03 marzo, 2007

De la búsqueda de las lentes

a era casi medio día cuando salimos con los niños a dar un paseo y, entrando en la parte de Ronda donde más negocios se encuentran, comencé yo a buscar unas lentes. Así, nos entramos en una tienda que parecía tenerlas e preguntóme el tendero si quería esas lentes para ver la Luna:

“Telescopio, señor – me dijo -, eso es un telescopio, mas los que aquí tenemos no creo agranden mucho la imagen que queréis ver. Os aconsejo, y esto es enviaros a visitar a un competidor del mercado, sigáis esta mesma calle un poco más arriba”.

Quedéle muy agradecido e le hice algunas compras, pues algunas cámaras como la que tenía Marcos estaban allí expuestas.

“Marino – me dijo Marcos -, que a la hora de comprar estas cosas hay que saber un poco lo que se compra. Si os lo explico no creo lo entendáis, mas hubiese yo comprado una cámara no más cara e con más posibilidades”.

“Desto entendéis vos – contestéle - ¿por qué no me lo habéis advertido? No es problema lo que decís. Guardemos esto para los niños e compremos las que vos creáis más adecuada.
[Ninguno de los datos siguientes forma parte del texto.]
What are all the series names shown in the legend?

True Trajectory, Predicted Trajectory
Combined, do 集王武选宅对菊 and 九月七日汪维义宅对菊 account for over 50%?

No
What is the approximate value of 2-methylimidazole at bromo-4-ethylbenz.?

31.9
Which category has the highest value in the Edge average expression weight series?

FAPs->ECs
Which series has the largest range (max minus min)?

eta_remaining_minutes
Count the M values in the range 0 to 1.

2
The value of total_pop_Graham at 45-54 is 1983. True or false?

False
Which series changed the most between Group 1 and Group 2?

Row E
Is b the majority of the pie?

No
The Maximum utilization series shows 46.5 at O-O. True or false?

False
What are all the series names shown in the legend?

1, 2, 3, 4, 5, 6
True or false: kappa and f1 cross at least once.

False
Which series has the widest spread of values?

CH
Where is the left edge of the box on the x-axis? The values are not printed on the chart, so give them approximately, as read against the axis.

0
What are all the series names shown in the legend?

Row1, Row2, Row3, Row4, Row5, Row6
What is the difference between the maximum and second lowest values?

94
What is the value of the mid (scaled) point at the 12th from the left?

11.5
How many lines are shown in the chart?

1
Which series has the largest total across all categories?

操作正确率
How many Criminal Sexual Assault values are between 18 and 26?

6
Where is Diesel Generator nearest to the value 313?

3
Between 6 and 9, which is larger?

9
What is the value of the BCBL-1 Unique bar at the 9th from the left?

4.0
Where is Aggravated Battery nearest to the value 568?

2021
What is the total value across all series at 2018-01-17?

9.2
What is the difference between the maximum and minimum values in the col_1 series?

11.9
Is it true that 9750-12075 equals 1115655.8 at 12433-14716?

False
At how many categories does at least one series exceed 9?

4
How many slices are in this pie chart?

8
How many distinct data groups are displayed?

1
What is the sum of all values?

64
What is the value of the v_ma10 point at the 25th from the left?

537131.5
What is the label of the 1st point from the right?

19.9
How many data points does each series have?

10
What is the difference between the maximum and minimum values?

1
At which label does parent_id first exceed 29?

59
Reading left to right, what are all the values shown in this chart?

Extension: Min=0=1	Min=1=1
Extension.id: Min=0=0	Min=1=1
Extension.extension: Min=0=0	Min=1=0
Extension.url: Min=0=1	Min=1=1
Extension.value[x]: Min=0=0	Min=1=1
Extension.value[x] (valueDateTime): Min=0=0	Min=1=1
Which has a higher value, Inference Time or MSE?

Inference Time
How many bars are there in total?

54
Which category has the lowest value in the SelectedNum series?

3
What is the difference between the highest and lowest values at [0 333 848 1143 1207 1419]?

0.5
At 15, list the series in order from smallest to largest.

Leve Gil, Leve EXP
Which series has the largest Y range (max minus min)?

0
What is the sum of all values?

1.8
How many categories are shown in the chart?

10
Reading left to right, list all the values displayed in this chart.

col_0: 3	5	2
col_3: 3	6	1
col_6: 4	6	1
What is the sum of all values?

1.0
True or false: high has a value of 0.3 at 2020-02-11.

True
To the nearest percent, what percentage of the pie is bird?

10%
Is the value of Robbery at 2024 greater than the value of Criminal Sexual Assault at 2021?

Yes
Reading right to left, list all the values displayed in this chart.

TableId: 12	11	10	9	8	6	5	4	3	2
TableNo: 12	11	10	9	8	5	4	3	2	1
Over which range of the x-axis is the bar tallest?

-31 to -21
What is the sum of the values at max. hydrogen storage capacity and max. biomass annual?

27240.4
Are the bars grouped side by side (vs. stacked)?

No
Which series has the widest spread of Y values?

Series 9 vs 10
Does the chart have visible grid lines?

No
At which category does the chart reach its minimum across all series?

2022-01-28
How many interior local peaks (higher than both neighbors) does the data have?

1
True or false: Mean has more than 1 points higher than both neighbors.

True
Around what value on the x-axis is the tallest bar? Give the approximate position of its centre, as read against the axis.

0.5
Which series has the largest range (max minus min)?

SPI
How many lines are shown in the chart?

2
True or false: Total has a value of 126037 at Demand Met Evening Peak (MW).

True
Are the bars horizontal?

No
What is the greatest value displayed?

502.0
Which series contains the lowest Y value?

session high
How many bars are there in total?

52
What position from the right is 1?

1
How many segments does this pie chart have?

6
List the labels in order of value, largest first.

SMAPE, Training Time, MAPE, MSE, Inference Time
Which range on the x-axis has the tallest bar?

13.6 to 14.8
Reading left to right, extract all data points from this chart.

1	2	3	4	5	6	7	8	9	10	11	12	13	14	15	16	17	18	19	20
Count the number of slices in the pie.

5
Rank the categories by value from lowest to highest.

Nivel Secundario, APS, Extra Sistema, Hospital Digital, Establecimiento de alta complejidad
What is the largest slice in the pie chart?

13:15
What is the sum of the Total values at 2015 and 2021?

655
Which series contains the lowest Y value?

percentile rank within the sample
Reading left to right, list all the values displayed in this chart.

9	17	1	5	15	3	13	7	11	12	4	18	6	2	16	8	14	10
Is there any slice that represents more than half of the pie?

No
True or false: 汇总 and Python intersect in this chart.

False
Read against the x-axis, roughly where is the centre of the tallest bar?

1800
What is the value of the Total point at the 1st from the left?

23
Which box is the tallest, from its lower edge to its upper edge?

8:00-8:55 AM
No importa el precio, sino la calidad”.

E dando un paseo no muy largo, encontramos otra tienda con estos aparatos e, habiendo sido prudentes todos los niños, preguntó al cabo Antonio:

“Tío Marino, ¿por qué queréis ver agora la luna si ya la habéis visto miles de veces?”.

“Veréis, pequeños – les dije -, que si nadie os lo ha dicho, esta noche hay eclipse total de la Luna, es decir, pasa la Luna por detrás de la Tierra, y ésta, la oculta con su sombra. Muchas veces he visto esto, mas sé hay agora instrumentos para verlo con más claridad e más de cerca. Quisiera entonces saber, si hubiese cámaras desas para sacar imágenes de lo que ha de suceder”.

“¡Sin duda, Marino! – dijo Marcos como cosa corriente -. Si lo que queréis es tener imágenes de la Luna en su eclipse, hay cámaras que os dejarán verla e tomar su imagen desde cerca”.

“Eso quiero – respondíle -, no para conservar yo las imágenes (que ya tendré tiempo de verlas otras veces), sino para mostrar a los niños que el Sol, la Tierra e la Luna no son sino objetos flotantes en el espacio”.

“El maestro deso ya me ha hablado, papi – dijo Marinín -, mas no sabía hoy mesmo se escondía la Luna e podía verse”.

“Vamos, Marcos – hice señas con las manos para entrar en la tienda -, preguntad vos e no reparéis en precios. Ya sabéis lo que quiero”.